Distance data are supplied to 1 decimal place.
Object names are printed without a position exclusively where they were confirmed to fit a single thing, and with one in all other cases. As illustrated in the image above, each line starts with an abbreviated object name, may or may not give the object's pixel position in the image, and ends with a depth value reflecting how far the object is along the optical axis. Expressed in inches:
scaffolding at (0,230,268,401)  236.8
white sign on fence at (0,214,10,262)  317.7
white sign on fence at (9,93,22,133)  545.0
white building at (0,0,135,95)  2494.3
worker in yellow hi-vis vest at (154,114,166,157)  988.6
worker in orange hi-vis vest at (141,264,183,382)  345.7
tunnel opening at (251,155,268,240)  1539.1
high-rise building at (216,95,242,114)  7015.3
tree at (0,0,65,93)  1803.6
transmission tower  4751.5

+--

*DIRECTIONS FOR THIS TASK*.
Every line of the listing that holds "vest" is to be counted; give only the resulting number.

*WRITTEN SOLUTION*.
2